Es erinnert an einen Kult
Sie haben dann doch Gesprächspartnerinnen und -partner gefunden, die allerdings alle nicht mit ihrem Namen und teilweise auch nur mit verstellter Stimme sprechen wollten. Die beiden Frauen, die in den ersten beiden Folgen berichten, beschreiben auf der einen Seite den Druck, der herrscht („Bei der Bild muss man liefern“), aber eben auch, wie sich das anfühlt, wenn man Artikel schreibt, die Millionen Menschen lesen und selbst für Schlagzeilen sorgen.
Die Beschreibungen erinnern fast ein bisschen an einen Kult oder eine Sekte. Das Verlagsgebäude sei wie ein kleines Dorf mit Einkaufsmöglichkeiten, man müsse da eigentlich gar nicht raus. Die erste Zeit erlebten sie wie im Rausch, irgendwann erfolgte das böse Erwachen.
Geld spiele keine Rolle, wenn eine Recherche von der Spitze der Redaktion angestoßen wurde. „Wenn Julian eine Geschichte wollte, hat er sie auch bekommen“, berichtet eine junge Journalistin, die sich Jasmin nennt.

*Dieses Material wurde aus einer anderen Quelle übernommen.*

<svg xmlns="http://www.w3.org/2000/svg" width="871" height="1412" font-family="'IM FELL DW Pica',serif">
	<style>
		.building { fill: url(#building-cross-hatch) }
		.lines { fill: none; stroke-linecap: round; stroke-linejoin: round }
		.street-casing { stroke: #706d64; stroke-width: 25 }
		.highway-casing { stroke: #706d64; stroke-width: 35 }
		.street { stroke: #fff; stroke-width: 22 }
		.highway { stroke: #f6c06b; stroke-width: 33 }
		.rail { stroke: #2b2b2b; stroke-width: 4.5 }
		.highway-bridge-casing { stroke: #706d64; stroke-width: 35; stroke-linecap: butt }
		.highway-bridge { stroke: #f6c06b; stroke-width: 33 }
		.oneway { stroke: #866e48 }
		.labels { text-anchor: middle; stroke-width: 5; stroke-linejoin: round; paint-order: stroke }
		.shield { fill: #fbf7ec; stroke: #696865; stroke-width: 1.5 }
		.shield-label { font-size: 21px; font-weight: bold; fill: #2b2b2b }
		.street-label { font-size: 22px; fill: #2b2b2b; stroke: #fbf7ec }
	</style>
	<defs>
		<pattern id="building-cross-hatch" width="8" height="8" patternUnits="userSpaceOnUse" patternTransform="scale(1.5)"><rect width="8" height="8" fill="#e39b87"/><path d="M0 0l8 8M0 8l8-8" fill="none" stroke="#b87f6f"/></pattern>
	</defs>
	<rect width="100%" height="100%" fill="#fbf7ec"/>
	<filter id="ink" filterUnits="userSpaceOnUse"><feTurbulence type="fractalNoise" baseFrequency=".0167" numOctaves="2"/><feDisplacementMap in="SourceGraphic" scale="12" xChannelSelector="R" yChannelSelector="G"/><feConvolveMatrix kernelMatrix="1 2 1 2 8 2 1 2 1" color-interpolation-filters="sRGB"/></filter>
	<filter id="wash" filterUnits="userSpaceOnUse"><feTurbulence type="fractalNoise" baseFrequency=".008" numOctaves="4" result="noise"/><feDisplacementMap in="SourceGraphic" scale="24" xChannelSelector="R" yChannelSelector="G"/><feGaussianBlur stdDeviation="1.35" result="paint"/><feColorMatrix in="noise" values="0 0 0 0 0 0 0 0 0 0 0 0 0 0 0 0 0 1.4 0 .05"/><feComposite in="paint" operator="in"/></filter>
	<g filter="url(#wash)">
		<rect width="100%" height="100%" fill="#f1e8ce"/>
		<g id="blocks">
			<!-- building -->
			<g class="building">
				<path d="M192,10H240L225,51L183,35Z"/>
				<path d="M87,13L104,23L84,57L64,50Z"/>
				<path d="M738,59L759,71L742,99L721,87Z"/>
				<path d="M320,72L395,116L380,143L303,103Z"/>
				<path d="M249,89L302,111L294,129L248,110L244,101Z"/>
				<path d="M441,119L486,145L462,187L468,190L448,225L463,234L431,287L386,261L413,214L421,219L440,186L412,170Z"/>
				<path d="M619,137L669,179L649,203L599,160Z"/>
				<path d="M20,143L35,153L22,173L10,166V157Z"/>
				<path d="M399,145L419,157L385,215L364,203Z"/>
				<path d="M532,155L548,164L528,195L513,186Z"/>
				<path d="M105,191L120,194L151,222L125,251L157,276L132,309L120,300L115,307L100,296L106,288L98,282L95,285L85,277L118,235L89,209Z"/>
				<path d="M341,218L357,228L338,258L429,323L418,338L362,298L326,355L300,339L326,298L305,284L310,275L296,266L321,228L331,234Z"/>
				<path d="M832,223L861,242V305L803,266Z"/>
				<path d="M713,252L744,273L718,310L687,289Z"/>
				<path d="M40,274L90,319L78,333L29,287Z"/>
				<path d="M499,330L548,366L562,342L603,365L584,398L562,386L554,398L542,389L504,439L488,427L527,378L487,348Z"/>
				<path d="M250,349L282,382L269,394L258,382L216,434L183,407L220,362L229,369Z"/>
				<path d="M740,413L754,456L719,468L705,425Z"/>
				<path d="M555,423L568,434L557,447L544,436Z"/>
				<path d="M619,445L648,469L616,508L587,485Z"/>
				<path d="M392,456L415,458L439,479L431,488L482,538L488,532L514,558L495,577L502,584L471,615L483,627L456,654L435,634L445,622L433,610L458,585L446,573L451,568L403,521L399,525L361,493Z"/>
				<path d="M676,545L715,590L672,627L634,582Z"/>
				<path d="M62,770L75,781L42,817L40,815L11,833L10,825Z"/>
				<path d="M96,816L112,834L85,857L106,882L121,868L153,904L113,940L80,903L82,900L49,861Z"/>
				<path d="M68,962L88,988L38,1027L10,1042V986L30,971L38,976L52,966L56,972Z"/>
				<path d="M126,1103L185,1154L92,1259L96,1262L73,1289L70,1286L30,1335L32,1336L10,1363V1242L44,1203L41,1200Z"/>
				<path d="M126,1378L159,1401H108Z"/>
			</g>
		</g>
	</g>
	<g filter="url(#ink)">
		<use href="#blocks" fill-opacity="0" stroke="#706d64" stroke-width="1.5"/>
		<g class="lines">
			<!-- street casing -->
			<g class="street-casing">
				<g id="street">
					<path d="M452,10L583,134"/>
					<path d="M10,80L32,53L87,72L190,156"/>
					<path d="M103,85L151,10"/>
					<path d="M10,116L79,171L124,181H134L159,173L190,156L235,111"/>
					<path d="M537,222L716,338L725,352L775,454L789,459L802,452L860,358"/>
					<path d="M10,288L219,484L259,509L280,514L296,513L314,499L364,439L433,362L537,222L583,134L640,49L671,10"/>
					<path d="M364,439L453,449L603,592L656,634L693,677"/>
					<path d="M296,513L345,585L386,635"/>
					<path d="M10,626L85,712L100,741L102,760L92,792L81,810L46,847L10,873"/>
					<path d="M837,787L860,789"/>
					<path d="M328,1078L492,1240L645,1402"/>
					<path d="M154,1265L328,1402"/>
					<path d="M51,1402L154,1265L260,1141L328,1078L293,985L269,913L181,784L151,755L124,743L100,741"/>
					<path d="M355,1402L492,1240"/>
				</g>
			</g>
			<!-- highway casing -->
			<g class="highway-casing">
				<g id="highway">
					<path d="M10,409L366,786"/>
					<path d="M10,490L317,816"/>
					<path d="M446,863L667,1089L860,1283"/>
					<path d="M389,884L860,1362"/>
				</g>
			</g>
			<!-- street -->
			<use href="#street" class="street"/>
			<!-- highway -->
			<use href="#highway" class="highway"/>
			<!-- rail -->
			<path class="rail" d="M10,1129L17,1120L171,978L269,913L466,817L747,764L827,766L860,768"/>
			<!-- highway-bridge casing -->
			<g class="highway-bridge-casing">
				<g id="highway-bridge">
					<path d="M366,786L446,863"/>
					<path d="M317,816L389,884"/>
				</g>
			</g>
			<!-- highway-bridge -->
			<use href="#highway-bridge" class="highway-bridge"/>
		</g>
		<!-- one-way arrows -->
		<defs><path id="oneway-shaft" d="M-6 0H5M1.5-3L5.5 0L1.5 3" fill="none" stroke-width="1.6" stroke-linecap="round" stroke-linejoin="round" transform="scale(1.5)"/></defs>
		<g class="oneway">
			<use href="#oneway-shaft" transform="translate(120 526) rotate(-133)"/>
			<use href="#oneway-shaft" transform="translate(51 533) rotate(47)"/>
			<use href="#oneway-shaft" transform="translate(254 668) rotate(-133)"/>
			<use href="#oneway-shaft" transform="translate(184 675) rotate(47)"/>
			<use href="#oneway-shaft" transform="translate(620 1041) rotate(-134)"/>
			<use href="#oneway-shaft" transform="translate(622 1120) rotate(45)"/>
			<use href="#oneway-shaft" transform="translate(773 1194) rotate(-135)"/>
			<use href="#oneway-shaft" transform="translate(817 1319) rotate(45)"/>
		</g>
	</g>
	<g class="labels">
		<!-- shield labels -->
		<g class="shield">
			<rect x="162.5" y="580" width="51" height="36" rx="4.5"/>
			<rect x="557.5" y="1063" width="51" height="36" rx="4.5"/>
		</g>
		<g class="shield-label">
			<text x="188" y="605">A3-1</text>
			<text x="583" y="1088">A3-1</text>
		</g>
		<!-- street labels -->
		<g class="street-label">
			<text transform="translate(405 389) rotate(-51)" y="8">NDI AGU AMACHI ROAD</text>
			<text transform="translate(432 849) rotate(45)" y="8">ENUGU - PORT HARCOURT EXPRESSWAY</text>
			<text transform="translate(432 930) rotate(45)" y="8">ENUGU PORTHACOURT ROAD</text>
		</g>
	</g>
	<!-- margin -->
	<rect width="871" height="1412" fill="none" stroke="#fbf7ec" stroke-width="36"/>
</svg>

Da seien dann auch teure Businessclass-Flüge und andere Annehmlichkeiten kein Problem gewesen. Sekt am Morgen sei ganz normal gewesen. Aber es sei eben auch klar gewesen, dass man liefern müsse, wenn der Verlag so viel Geld für eine Geschichte ausgab: „Limousinen, Schampus, Leistungsdruck“ - so fasst es die ehemalige „Bild“-Mitarbeiterin zusammen.

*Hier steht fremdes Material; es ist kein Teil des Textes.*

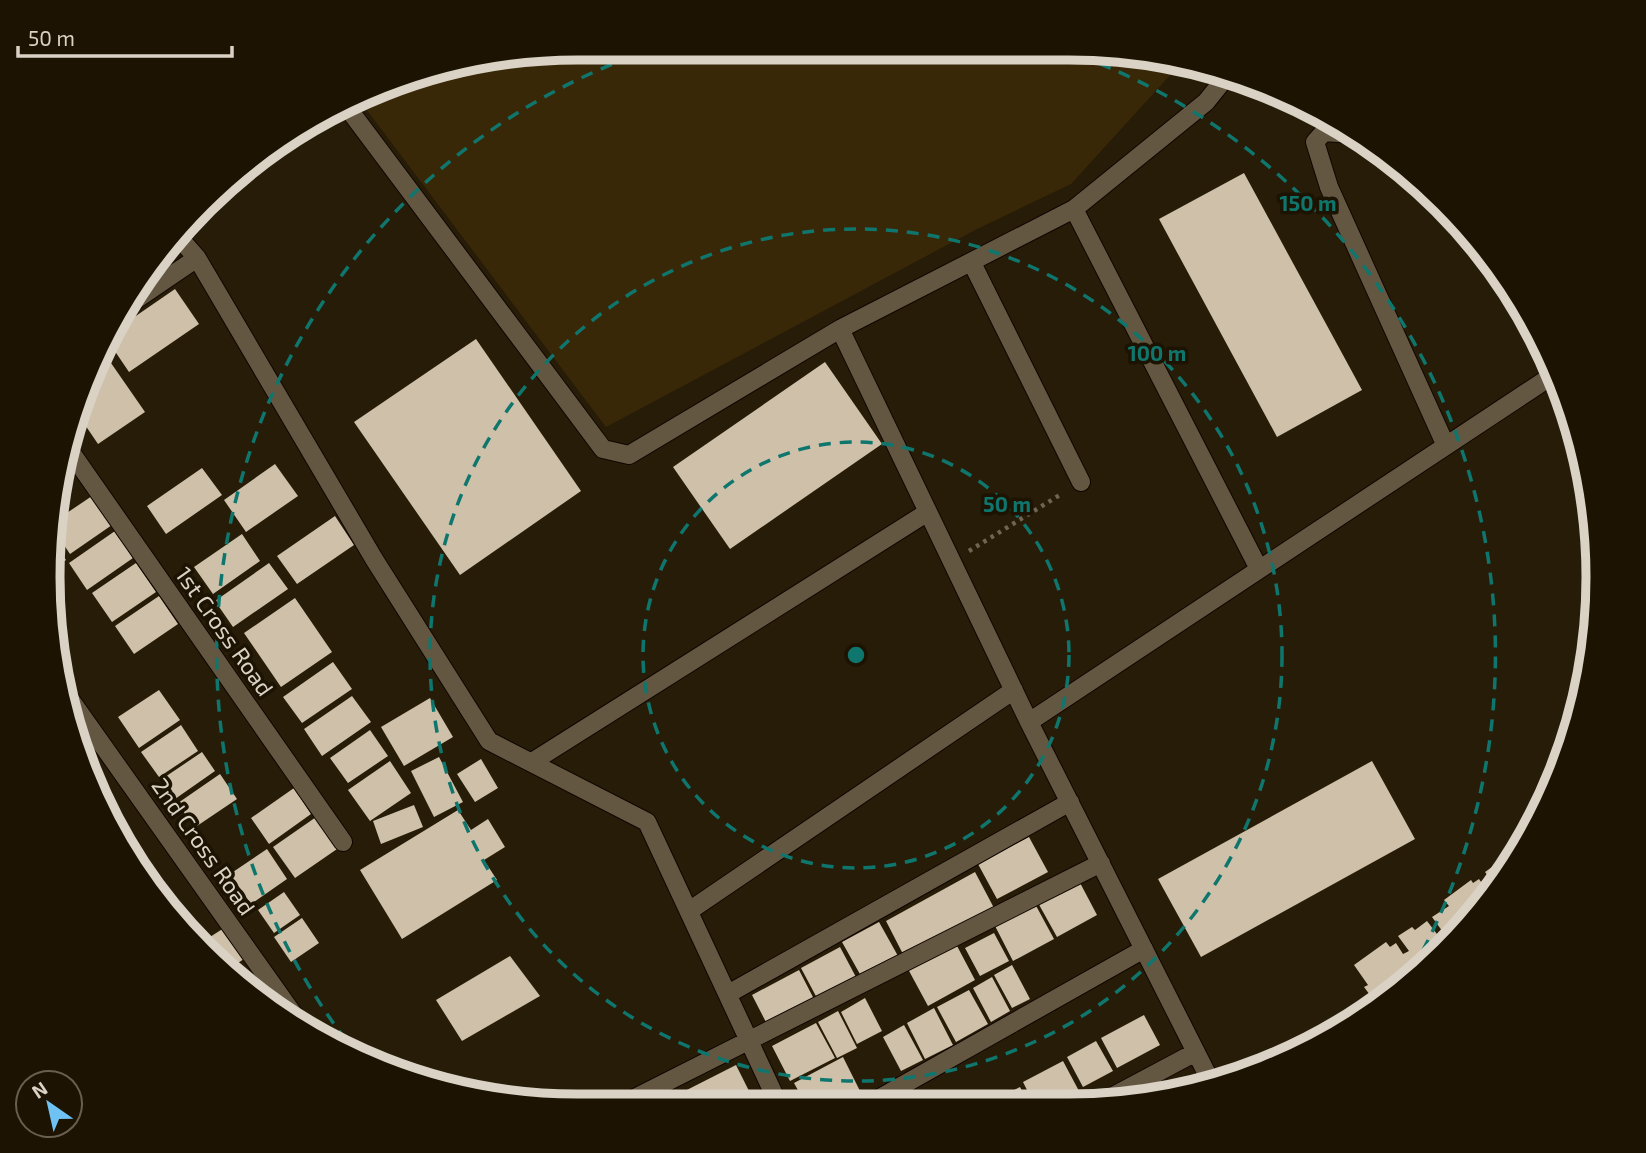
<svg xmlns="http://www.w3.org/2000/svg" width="1646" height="1153" font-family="'Exo 2',sans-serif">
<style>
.green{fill:#392808}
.building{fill:#cfc1a9}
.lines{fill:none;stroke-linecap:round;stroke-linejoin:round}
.street-casing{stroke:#100600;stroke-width:20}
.path{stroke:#6e6554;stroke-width:4.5;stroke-dasharray:3.5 5;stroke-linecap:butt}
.street{stroke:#645742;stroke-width:18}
.ring{fill:none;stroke:#0f766e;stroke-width:3.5;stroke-dasharray:12 9}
.labels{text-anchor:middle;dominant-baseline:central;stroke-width:7;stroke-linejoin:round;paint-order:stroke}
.street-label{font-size:23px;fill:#d9d2c5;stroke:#1d1302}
.rim{fill:none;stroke:#d9d2c5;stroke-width:9}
.centre{fill:#0f766e;stroke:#1d1302;stroke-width:3.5}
.ring-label{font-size:21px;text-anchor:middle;font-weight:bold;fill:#0f766e;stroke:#1d1302;stroke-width:7;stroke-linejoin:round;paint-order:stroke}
</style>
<rect width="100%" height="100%" fill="#271c08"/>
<!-- green -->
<path class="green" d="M577,47l596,11 10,3 -112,123 -96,46 -369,197 -246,-326 79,-36z"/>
<!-- building -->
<path class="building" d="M1244,173l118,217 -85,47 -118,-218z
M175,289l24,35 -70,48 -21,-31 6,-10z
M476,339l105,152 -121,84 -106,-153z
M102,350l43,62 -47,32 -21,-31 11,-39z
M825,362l57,82 -152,105 -57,-82z
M275,464l23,32 -52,36 -22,-32z
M202,468l20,27 -56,39 -19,-28z
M92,496l20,29 -42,29 -18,-27v-4z
M335,516l19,29 -57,39 -20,-28z
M115,531l18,27 -46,32 -18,-27z
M242,534l18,27 -47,33 -19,-27z
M52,539l14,21 -14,9z
M136,563l20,29 -44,30 -20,-29z
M269,563l19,26 -55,38 -18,-26z
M159,596l19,28 -44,30 -19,-28z
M295,598l37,54 -51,35 -37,-54z
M333,662l19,27 -50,34 -19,-26z
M159,690l21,30 -41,28 -21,-31z
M352,696l19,26 -49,34 -18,-27z
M430,698l23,39 -49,29 -23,-39z
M181,725l17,26 -39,26 -18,-25z
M370,730l18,26 -40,27 -18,-25z
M202,752l13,19 -40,28 -13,-20z
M439,757l24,45 -29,15 -23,-46z
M481,759l17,29 -23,14 -18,-28z
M390,761l21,32 -41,28 -22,-31z
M1372,761l43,78 -214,118 -43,-78z
M220,774l17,25 -43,29 -16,-25z
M294,788l17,26 -42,30 -18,-26z
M414,805l9,22 -42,17 -8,-23z
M458,810l13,20 17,-11 17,28 -21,13 13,20 -95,59 -42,-69z
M319,815l21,32 -45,31 -22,-31z
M1029,837l19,35 -51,27 -19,-35z
M267,849l20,30 -36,25 -21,-30z
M1517,849l2,2 -23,36 -11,-15z
M975,872l19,36 -90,48 -18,-35z
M1078,879l19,36 -40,22 -20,-36z
M1479,879l12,17 -1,2 -71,76 -19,13 -6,-8 -24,16 -6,-8 4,-2 -14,-20 32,-23 4,5 6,-4 7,11 6,-3 -11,-15 14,-9 3,3 12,-9 16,21 5,-3 -16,-22 17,-11 -5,-6 27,-20 2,3z
M284,892l16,23 -26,18 -16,-23z
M1034,902l20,37 -41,22 -19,-37z
M302,918l17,25 -28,19 -17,-25z
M879,922l19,34 -37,20 -19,-34z
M224,928l20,31 -17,11 -28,-26z
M994,933l15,28 -29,15 -15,-28z
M956,944l19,36 -47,26 -20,-37z
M840,947l17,32 -39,21 -17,-32z
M510,956l30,40 -78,45 -26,-41z
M1012,965l18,34 -18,9 -18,-33z
M799,970l16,31 -47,25 -16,-31z
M992,977l18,34 -19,11 -18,-34z
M969,990l19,34 -32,18 -19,-35z
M865,998l17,33 -25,13 -16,-32z
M934,1008l19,37 -28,14 -18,-36z
M838,1011l19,37 -20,10 -19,-36z
M1144,1015l16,30 -43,23 -16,-30z
M816,1023l19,35 -45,23 -18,-35z
M904,1025l19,35 -22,11 -18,-34z
M1096,1041l17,30 -30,16 -16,-30z
M843,1057l20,40 -11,6h-47l-11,-20z
M1063,1061l16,30 -20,11h-26l-10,-20z
M736,1065l19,38 -79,1 -3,-7z
M1020,1087l8,15h-37z"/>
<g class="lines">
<defs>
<path id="street" d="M347,107l256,342 26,6 211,-126
M1353,134l-29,-2 -9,10 14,45 117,259
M1074,209l185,360
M175,233l22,25 177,301 115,182 158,81 131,281
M972,263l109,219
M131,303l66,-45
M68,448l275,394
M67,695l234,330
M1029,722l527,-349
M532,762l396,-250
M689,911l325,-221
M728,994l342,-192
M1210,1080l-181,-358 -189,-393 234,-120 132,-107 20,-25
M1104,1101l92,-49
M871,1103l273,-154
M623,1104l478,-241"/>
</defs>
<!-- street casing -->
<use href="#street" class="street-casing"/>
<!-- path -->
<path class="path" d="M969,551l94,-58"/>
<!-- street -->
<use href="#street" class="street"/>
</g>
<!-- distance rings -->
<g class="ring">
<circle cx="856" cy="655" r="213"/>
<circle cx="856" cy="655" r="426"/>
<path d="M359 1057A639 639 0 0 1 653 49M1080 56A639 639 0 0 1 1404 984"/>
</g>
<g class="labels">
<!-- street labels -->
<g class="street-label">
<text transform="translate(225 631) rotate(55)">1st Cross Road</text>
<text transform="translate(204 846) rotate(55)">2nd Cross Road</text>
</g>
</g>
<!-- crop -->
<path d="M0 0H1646V1153H0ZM577 60H1069A517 517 0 0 1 1586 577V577A517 517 0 0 1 1069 1094H577A517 517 0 0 1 60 577V577A517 517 0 0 1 577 60Z" fill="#1d1302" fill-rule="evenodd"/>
<path class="rim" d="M577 60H1069A517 517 0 0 1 1586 577V577A517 517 0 0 1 1069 1094H577A517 517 0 0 1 60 577V577A517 517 0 0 1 577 60Z"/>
<circle cx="856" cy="655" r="10" class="centre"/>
<g class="ring-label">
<text x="1308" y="211">150 m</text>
<text x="1157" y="361">100 m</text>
<text x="1007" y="512">50 m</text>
</g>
<!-- north arrow -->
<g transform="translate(49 1104) rotate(326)"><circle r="33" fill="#1d1302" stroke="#685f50" stroke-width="2"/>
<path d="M0-5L12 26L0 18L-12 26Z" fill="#6fc2f4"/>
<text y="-10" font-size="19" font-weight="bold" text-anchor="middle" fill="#d9d2c5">N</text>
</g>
<!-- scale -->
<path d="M18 46v10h214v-10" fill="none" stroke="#d9d2c5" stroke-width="3.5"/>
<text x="28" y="46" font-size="21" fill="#d9d2c5" stroke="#1d1302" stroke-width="5" paint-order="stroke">50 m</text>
</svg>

Bei Amazon Prime Video erschien Ende 2020 eine sehenswerte Doku-Serie. „Bild.Macht.Deutschland?“ ist distanzlos und schlecht gealtert, aber das Selbstverständnis der „Bild“-Journalisten fängt sie perfekt ein und ist daher sehr lehrreich. Bei diesem Alphamännchen-Gehabe setzt nun der Spotify-Podcast an. Und liefert hoffentlich in den noch folgenden sechs Folgen weitere spannende Erkenntnisse. Die Zeit der Unruhe ist für den Springer Verlag wohl noch lange nicht vorbei.